Peu à peu, Édouard comprend que sa mission sur la
terre est achevée, que Jésus veut le retirer de ce monde et qu'il lui faut
mourir, sacrifier sa vie pour ses brebis, tel le grain de blé jeté en terre qui
porte beaucoup de fruit. Dès lors, il se prépare sereinement au suprême
témoignage de la mort parfaitement acceptée, et demande à la religieuse qui le
soigne de lui répéter souvent ces paroles: «Je ne sais pas si le bon Dieu est
content de moi; je m'abandonne à Lui. Oh! Qu'il est doux, au dernier moment, de
ne penser à rien, ni à ses péchés, ni à ses vertus, mais seulement à la
Miséricorde! C'est vraiment la mort des petites victimes d'amour». Ainsi, ses
derniers jours illustrent ces maximes écrites au début de son ministère:
«Frères, nous n'avons qu'une vie qui passe. Nous sommes des voyageurs; et c'est
folie que de vouloir chercher ici-bas sa demeure et son repos».

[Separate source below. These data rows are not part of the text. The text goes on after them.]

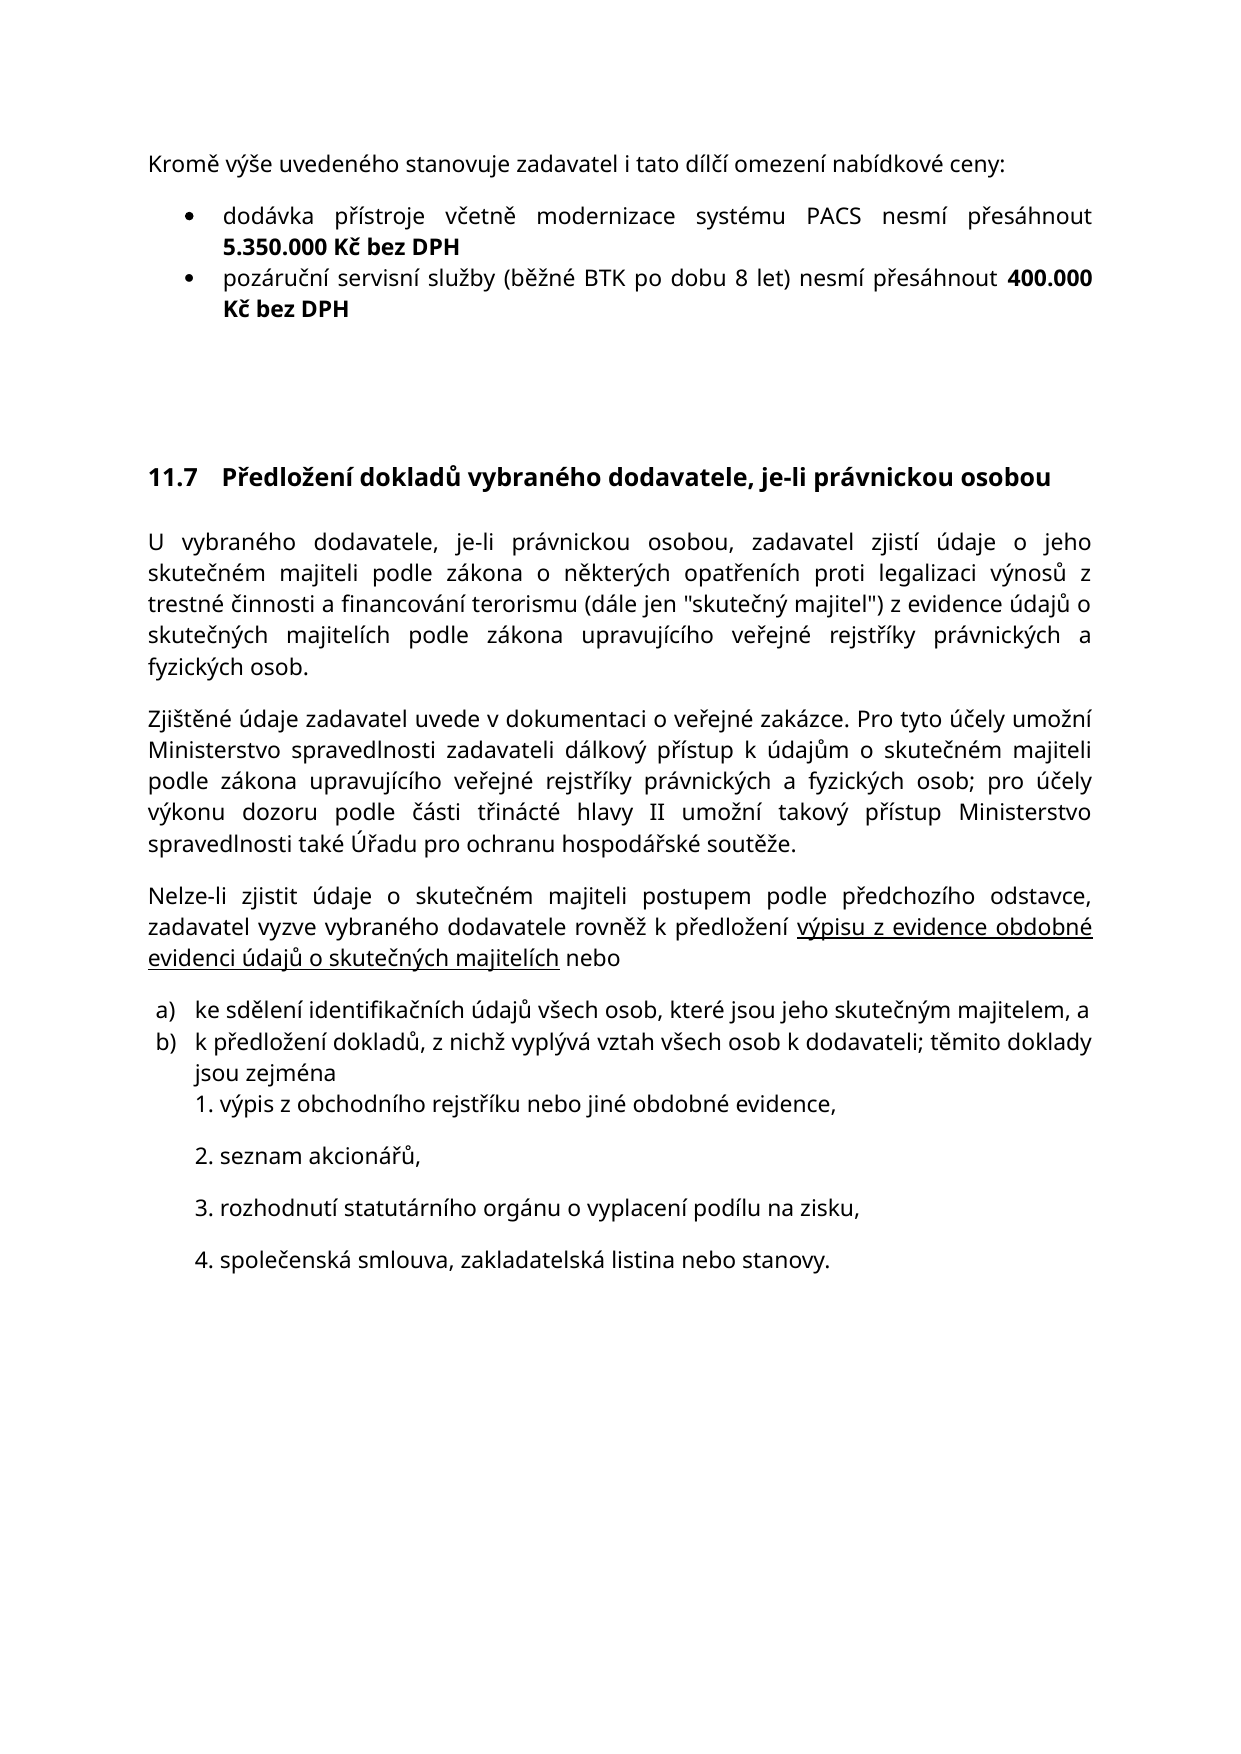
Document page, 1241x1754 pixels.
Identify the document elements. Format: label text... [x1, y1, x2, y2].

text Zjištěné údaje zadavatel uvede v dokumentaci o veřejné zakázce. Pro tyto účely umožní Ministerstvo spravedlnosti zadavateli dálkový přístup k údajům o skutečném majiteli podle zákona upravujícího veřejné rejstříky právnických a fyzických osob; pro účely výkonu dozoru podle části třinácté hlavy II umožní takový přístup Ministerstvo spravedlnosti také Úřadu pro ochranu hospodářské soutěže. [148, 702, 1093, 859]
text 1. výpis z obchodního rejstříku nebo jiné obdobné evidence, [194, 1088, 1093, 1119]
text Nelze-li zjistit údaje o skutečném majiteli postupem podle předchozího odstavce, zadavatel vyzve vybraného dodavatele rovněž k předložení výpisu z evidence obdobné evidenci údajů o skutečných majitelích nebo [148, 879, 1093, 973]
subtitle Předložení dokladů vybraného dodavatele, je-li právnickou osobou [148, 460, 1093, 494]
list k předložení dokladů, z nichž vyplývá vztah všech osob k dodavateli; těmito doklady jsou zejména [155, 1025, 1093, 1088]
list ke sdělení identifikačních údajů všech osob, které jsou jeho skutečným majitelem, a [155, 994, 1093, 1025]
list dodávka přístroje včetně modernizace systému PACS nesmí přesáhnout 5.350.000 Kč bez DPH [185, 200, 1093, 262]
list pozáruční servisní služby (běžné BTK po dobu 8 let) nesmí přesáhnout 400.000 Kč bez DPH [185, 262, 1093, 325]
text U vybraného dodavatele, je-li právnickou osobou, zadavatel zjistí údaje o jeho skutečném majiteli podle zákona o některých opatřeních proti legalizaci výnosů z trestné činnosti a financování terorismu (dále jen "skutečný majitel") z evidence údajů o skutečných majitelích podle zákona upravujícího veřejné rejstříky právnických a fyzických osob. [148, 525, 1093, 682]
text Kromě výše uvedeného stanovuje zadavatel i tato dílčí omezení nabídkové ceny: [148, 148, 1093, 179]
text 2. seznam akcionářů, [194, 1140, 1093, 1171]
text 4. společenská smlouva, zakladatelská listina nebo stanovy. [194, 1244, 1093, 1275]
text 3. rozhodnutí statutárního orgánu o vyplacení podílu na zisku, [194, 1192, 1093, 1223]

Au printemps, malgré l'état de faiblesse d'Édouard,
nombreux sont ceux qui viennent le voir. Il leur faut parfois attendre très
longtemps leur tour, mais ils ne sont jamais déçus par son accueil
réconfortant. Le 10 juin, au lever, il est terrassé par une ultime attaque
d'apoplexie. Il reçoit l'Extrême-Onction, puis ses yeux à demi-ouverts jettent
un dernier regard sur la statue du Sacré-Coeur, ses mains s'ouvrent comme pour
une dernière offrande et il rend son âme à Dieu à l'âge de 33 ans.

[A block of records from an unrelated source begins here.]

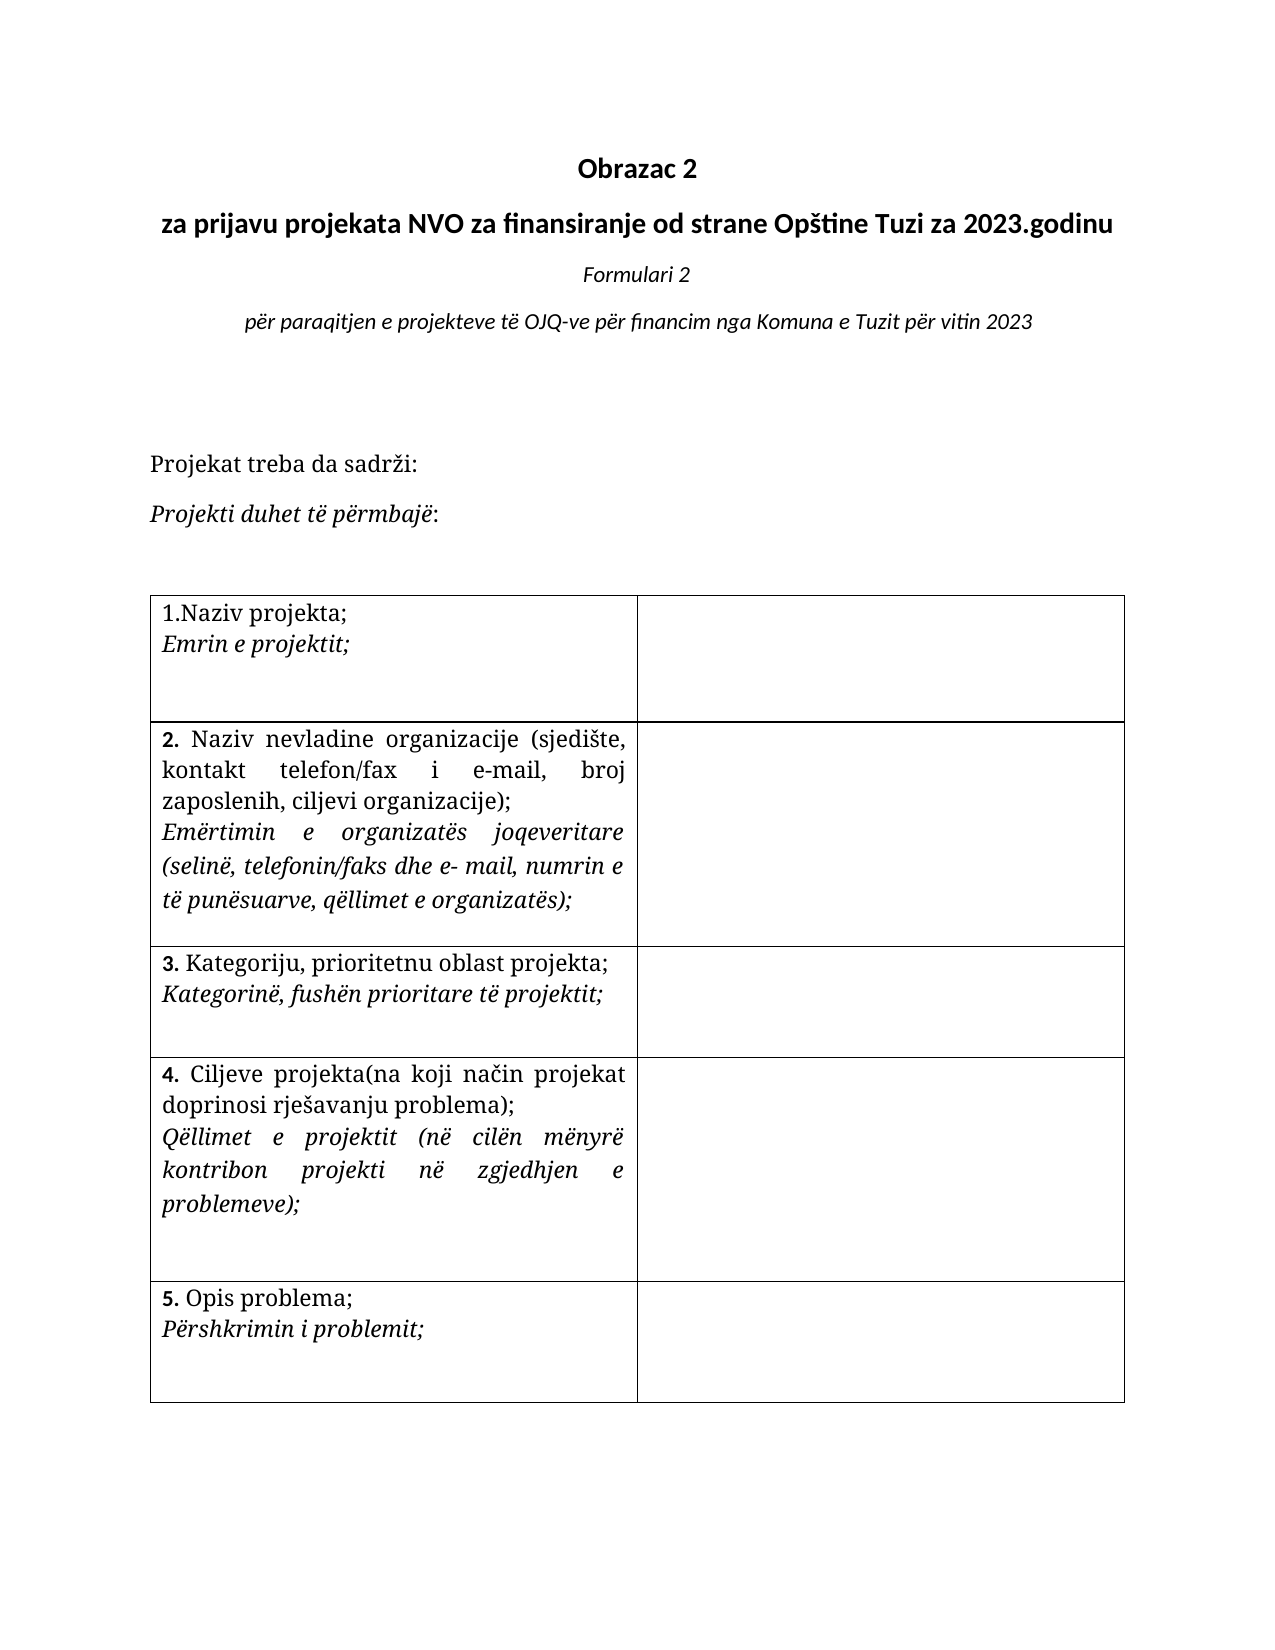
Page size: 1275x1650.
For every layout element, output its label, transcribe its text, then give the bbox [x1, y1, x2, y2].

table_cell [638, 723, 1124, 946]
table_header 1.Naziv projekta; Emrin e projektit; [151, 596, 637, 721]
text Formulari 2 [150, 260, 1125, 288]
table_cell 2. Naziv nevladine organizacije (sjedište, kontakt telefon/fax i e-mail, broj zaposlenih, ciljevi organizacije); Emërtimin e organizatës joqeveritare (selinë, telefonin/faks dhe e- mail, numrin e të punësuarve, qëllimet e organizatës); [151, 723, 637, 946]
text za prijavu projekata NVO za finansiranje od strane Opštine Tuzi za 2023.godinu [150, 205, 1125, 241]
text Obrazac 2 [150, 150, 1125, 186]
text Projekat treba da sadrži: [150, 448, 1125, 479]
table_cell [638, 947, 1124, 1057]
text Projekti duhet të përmbajë: [150, 498, 1125, 529]
table_cell [638, 1058, 1124, 1281]
table_cell [638, 1282, 1124, 1402]
table_cell 4. Ciljeve projekta(na koji način projekat doprinosi rješavanju problema); Qëllimet e projektit (në cilën mënyrë kontribon projekti në zgjedhjen e problemeve); [151, 1058, 637, 1281]
table_cell 5. Opis problema; Përshkrimin i problemit; [151, 1282, 637, 1402]
text për paraqitjen e projekteve të OJQ-ve për financim nga Komuna e Tuzit për vitin 2023 [150, 307, 1125, 335]
table_cell 3. Kategoriju, prioritetnu oblast projekta; Kategorinë, fushën prioritare të projektit; [151, 947, 637, 1057]
table_header [638, 596, 1124, 721]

Puissions-nous retenir cette prière sortie de son
coeur de prêtre: «Souvenez-vous de vos souffrances, Jésus. Souvenez-vous de
votre amour, et de l'innocence des petits! Envoyez-nous vos prêtres!»
À cette prière, fait écho la parole du Saint-Père au
cours de l'homélie de la Messe des Journées Mondiales de la Jeunesse (20 août 2000):
«Puissiez-vous avoir toujours, dans chaque communauté, un prêtre qui célèbre
l'Eucharistie!... Le monde a besoin de ne pas être privé de la présence douce
et libératrice de Jésus vivant dans l'Eucharistie. Soyez vous-mêmes des témoins
fervents de la présence du Christ sur nos autels. Que l'Eucharistie façonne
votre vie, la vie des familles que vous formerez! Qu'elle oriente tous vos
choix de vie».
C'est dans ces pensées que nous prions à toutes vos
intentions, sans oublier vos défunts.